A new vacuum from Kenmore could be the answer to one of the main reasons vacuums stop working — the belt breaks. Consumer Reports tested to see how well Kenmore’s beltless vacuum delivers.
Sal Galasso has been repairing vacuums for 34 years and says belts can be a pesky problem.
Galasso says, “We call them rubber bands. They stretch and after two, three months, they stretch out and everything starts vibrating.”
Consumer Reports just tested a beltless vacuum from Kenmore for 350 dollars. It’s what’s known as a direct-drive vacuum.
Bob Markovich of Consumer Reports says, “With direct-drive vacuums, a motor drives the brush directly without a belt.”
Consumer Reports put Kenmore’s beltless vacuum through its standard tests.
Technicians sprinkle sand onto bare floors, embed sand and talcum powder into carpets, they even use pet hair to challenge the vacuums.
The Kenmore Elite 31150 cleaned up — outscoring every other vacuum.

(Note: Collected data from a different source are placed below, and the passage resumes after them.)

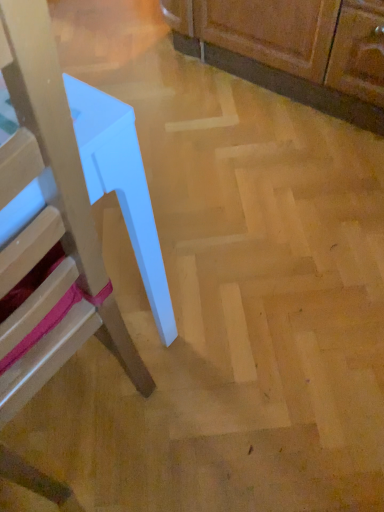
Where is `matte white chair at left`? This screenshot has height=512, width=384. matte white chair at left is located at coordinates (48, 227).

This screenshot has height=512, width=384. What do you see at coordinates (48, 227) in the screenshot? I see `matte white chair at left` at bounding box center [48, 227].

Image resolution: width=384 pixels, height=512 pixels. I want to click on matte white chair at left, so click(48, 227).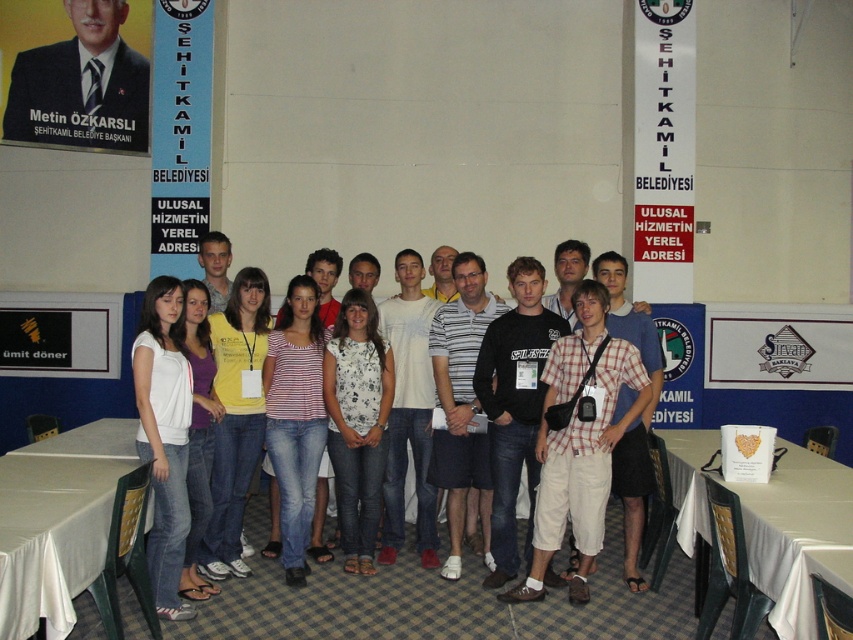
Question: Which point appears farthest from the camera in this image?

Choices:
 (A) (49, 97)
 (B) (833, 461)

Answer: (A)

Question: Among these objects, which one is nearest to the camera?

Choices:
 (A) white fabric table at lower right
 (B) matte black suit at upper left
 (C) white cotton shirt at center
 (D) white clothed table at lower left

Answer: (A)

Question: Which of the following is the farthest from the observer?

Choices:
 (A) (91, 576)
 (B) (689, 532)
 (C) (161, 524)
 (D) (561, 278)

Answer: (D)

Question: Does white fabric table at lower right appear under white clothed table at lower left?

Choices:
 (A) no
 (B) yes

Answer: (A)

Question: Can you confirm if white fabric table at lower right is positioned below white clothed table at lower left?

Choices:
 (A) yes
 (B) no

Answer: (B)

Question: Does matte black suit at upper left lie behind white cotton shirt at center?

Choices:
 (A) yes
 (B) no

Answer: (A)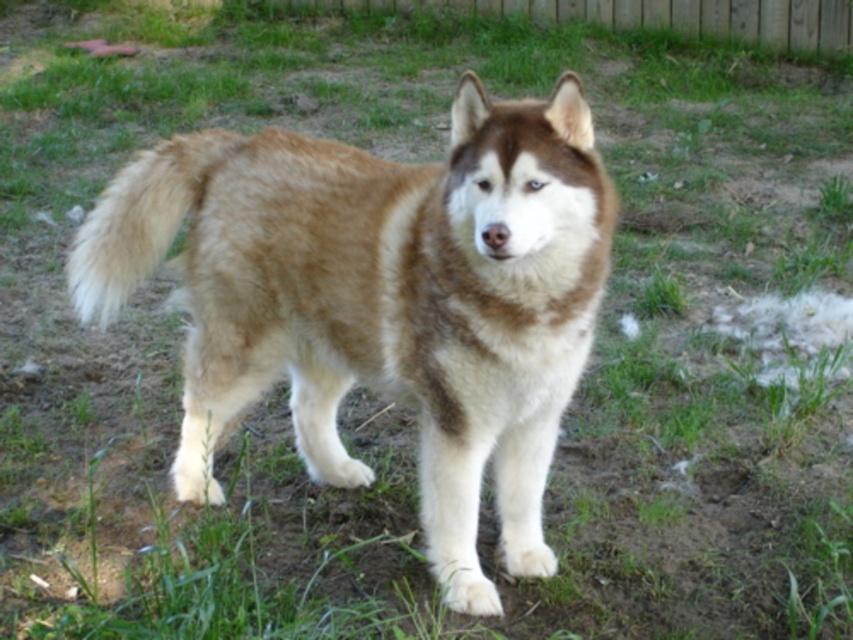
Question: Does fuzzy brown fur at rear appear on the right side of wooden fence at upper center?

Choices:
 (A) yes
 (B) no

Answer: (B)

Question: Which of these objects is positioned farthest from the wooden fence at upper center?

Choices:
 (A) brown/white fur dog at center
 (B) fuzzy brown fur at rear

Answer: (A)

Question: In this image, where is brown/white fur dog at center located relative to fuzzy brown fur at rear?

Choices:
 (A) left
 (B) right

Answer: (B)

Question: Based on their relative distances, which object is nearer to the wooden fence at upper center?

Choices:
 (A) fuzzy brown fur at rear
 (B) brown/white fur dog at center

Answer: (A)

Question: Which point is farther to the camera?

Choices:
 (A) wooden fence at upper center
 (B) fuzzy brown fur at rear
 (C) brown/white fur dog at center

Answer: (A)

Question: Is brown/white fur dog at center to the right of wooden fence at upper center from the viewer's perspective?

Choices:
 (A) no
 (B) yes

Answer: (A)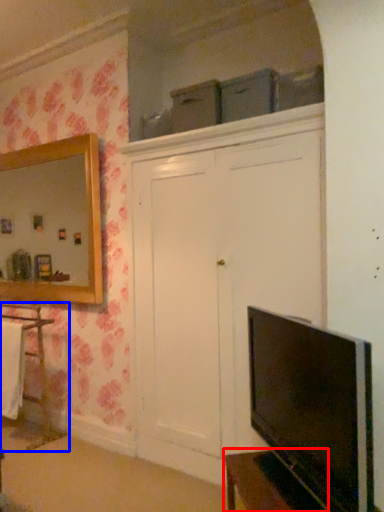
Question: Which object appears farthest to the camera in this image, vanity (highlighted by a red box) or cabinetry (highlighted by a blue box)?

Choices:
 (A) vanity
 (B) cabinetry

Answer: (B)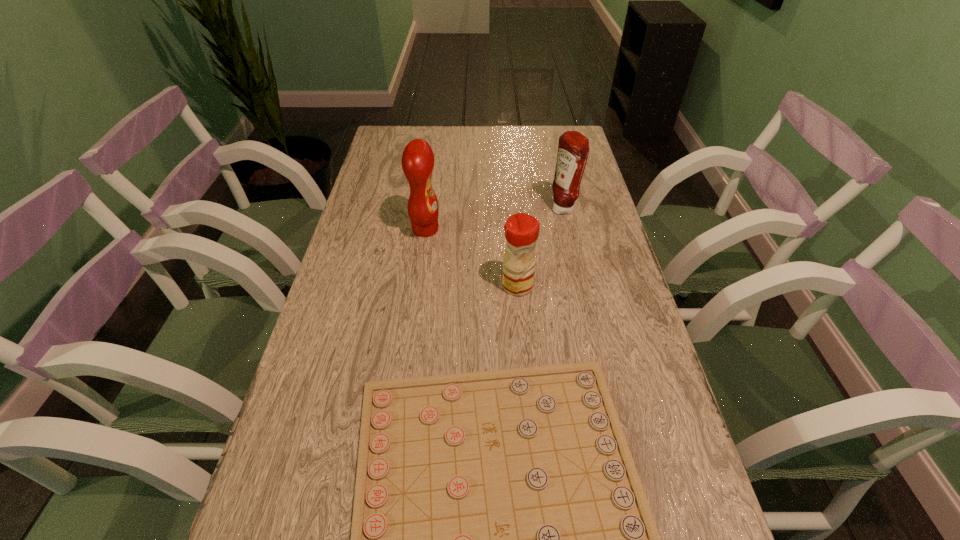
Image resolution: width=960 pixels, height=540 pixels. I want to click on vacant space at the right edge, so click(x=601, y=227).

Where is `vacant area at the far left corner`? Image resolution: width=960 pixels, height=540 pixels. vacant area at the far left corner is located at coordinates click(396, 131).

This screenshot has height=540, width=960. I want to click on vacant space at the far right corner of the desktop, so click(545, 147).

Identify the location of free space between the leftmost condiment and the rightmost condiment. The height and width of the screenshot is (540, 960). (494, 219).

The width and height of the screenshot is (960, 540). In order to click on free space between the leftmost condiment and the nearest condiment in this screenshot , I will do `click(471, 258)`.

Identify which object is the nearest to the nearest object. Please provide its 2D coordinates. Your answer should be formatted as a tuple, i.e. [(x, y)], where the tuple contains the x and y coordinates of a point satisfying the conditions above.

[(521, 230)]

Where is `the closest object to the shortest object`? The image size is (960, 540). the closest object to the shortest object is located at coordinates (521, 230).

Locate which condiment is the second closest to the rightmost condiment. Please provide its 2D coordinates. Your answer should be formatted as a tuple, i.e. [(x, y)], where the tuple contains the x and y coordinates of a point satisfying the conditions above.

[(417, 160)]

The image size is (960, 540). Find the location of `condiment that can be found as the closest to the second condiment from left to right`. condiment that can be found as the closest to the second condiment from left to right is located at coordinates (417, 160).

In order to click on vacant position in the image that satisfies the following two spatial constraints: 1. on the front side of the rightmost condiment; 2. on the label side of the leftmost condiment in this screenshot , I will do `click(567, 230)`.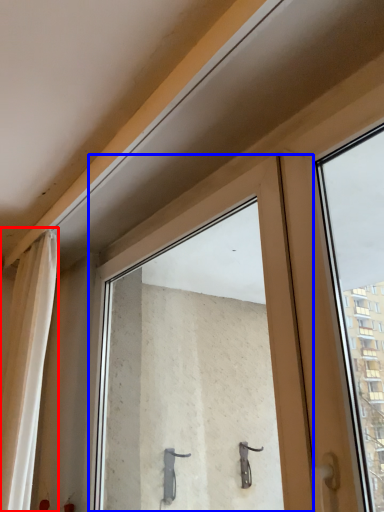
Question: Among these objects, which one is farthest to the camera, curtain (highlighted by a red box) or window (highlighted by a blue box)?

Choices:
 (A) curtain
 (B) window

Answer: (A)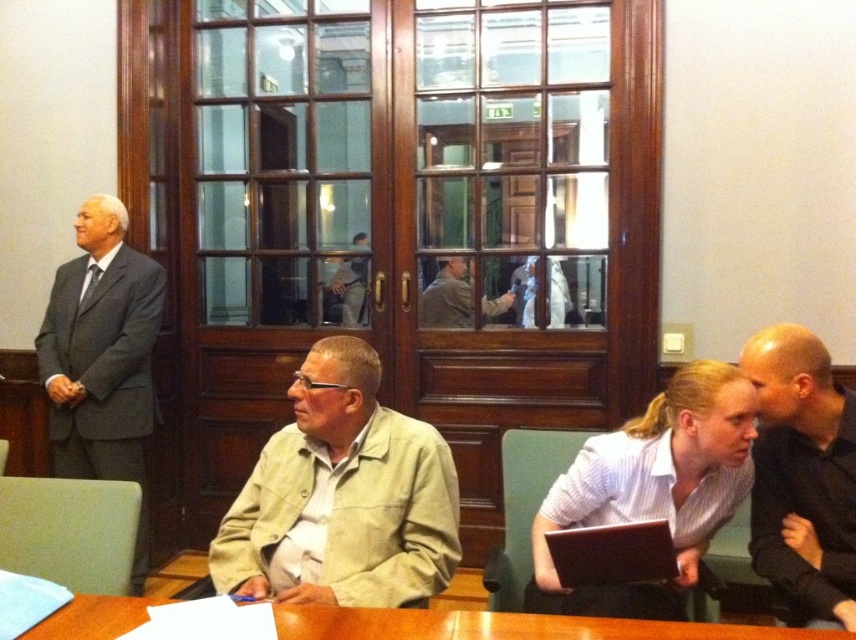
Question: Considering the real-world distances, which object is farthest from the dark gray suit at left?

Choices:
 (A) khaki cotton shirt at center
 (B) black matte shirt at right
 (C) brown wooden table at lower center

Answer: (B)

Question: Observing the image, what is the correct spatial positioning of beige fabric jacket at center in reference to white striped shirt at lower right?

Choices:
 (A) above
 (B) below

Answer: (A)

Question: Which point is closer to the camera taking this photo?

Choices:
 (A) (623, 570)
 (B) (654, 637)
 (C) (635, 442)

Answer: (B)

Question: Which is farther from the brown wooden table at lower center?

Choices:
 (A) khaki fabric jacket at center
 (B) khaki cotton shirt at center
 (C) white striped shirt at lower right
 (D) dark gray suit at left

Answer: (B)

Question: Is brown wooden table at lower center below khaki fabric jacket at center?

Choices:
 (A) yes
 (B) no

Answer: (A)

Question: Can you confirm if dark gray suit at left is positioned to the right of khaki cotton shirt at center?

Choices:
 (A) yes
 (B) no

Answer: (B)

It did an excellent job on bare floors and was impressive on carpets, and has strong suction.
But most vacuums still come with belts. And if yours breaks, Consumer Reports says it isn’t hard to replace.
Dave Trezza says, “There are basically two ways to access the belt and brush to change in the vacuum cleaner. One requires a screwdriver. And the other one just requires releasing a couple clips on the cover.”
You just undo the clips, and the cover slides off. Then you slide the brush off the belt, and then slide the belt off. Now you can install a new one.
Of course, if you aren’t the handy type at all, there’s always your local vacuum repairman like Sal to get the job done.
Consumer Reports says to maintain your vacuum, it’s a good idea to clean hair and carpet fibers from the brush roll regularly. Also, change bags before they’re totally full. If you hear or feel anything unusual, consider taking it to a repair shop before it becomes a major issue.